Is managerialism an inevitable consequence of capitalism? Capitalism is a contentious issue for conservatives; some see it as fundamental to our values, others, myself included, see it as a source of corruption. If managerialism is a product of the revolution of mass and scale, can those who support mass capitalism accept the consequences of this? Or is there a way to prevent it? If so, would this require the use of force to prevent the propagation of progressive values, or a more radical position of “de-growth” to return to the values of small-scale entrepreneurial bourgeoise?
Do we continue to defend institutions that, now under the control of the managers, no longer uphold the values they once did? The conservative tendency is to preserve, particularly long-standing institutions which have been part of our culture for countless generations. However, if they are no longer upholding these values, and more often than not, actively denigrating them in favour of their own, then are we being tricked into defending the power of our enemies because they maintain some auspices of traditionalism?
If we do decide to maintain these institutions, how do we go about re-aligning them when the problem is systemic, not confined to the instruments of power? If we were to go about dismantling the entire Cathedral, how do we begin to go about it? Recent history has already proven that getting elected into office is not enough. Donald Trump, who was supposedly the most powerful man in the world promised to “drain the swamp”, and the Conservative Party have been in government since 2010, yet the managers are far from dislodged. As they have control of every single powerful institution, re-securing the state alone will not be enough. The final consideration I will make in this regard is, if mainstream conservatism is insufficiently opposing the managerial elite, what is the alternative?

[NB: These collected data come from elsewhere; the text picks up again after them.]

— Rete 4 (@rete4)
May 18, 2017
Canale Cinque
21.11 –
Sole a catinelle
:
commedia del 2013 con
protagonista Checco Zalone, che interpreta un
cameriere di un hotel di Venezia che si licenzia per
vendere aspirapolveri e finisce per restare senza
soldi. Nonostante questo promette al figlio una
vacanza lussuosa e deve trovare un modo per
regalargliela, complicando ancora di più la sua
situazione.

Perhaps all I have done here is raise more questions and found no answers, I wouldn’t blame anyone for thinking as such. In my defence, difficult questions are arguably better when the answers are carefully considered over time. Unless the question is, “what do you want for breakfast?” However, there are some things I can say with certainty. We should not be squeamish about using our proud intellectual lineage to form ideological frameworks similar to those of our opponents; after all, if “Cultural Marxism” is winning, it must be doing something right. As Sun Tzu famously said, “Know thyself, know thy enemy. A thousand battles, a thousand victories.”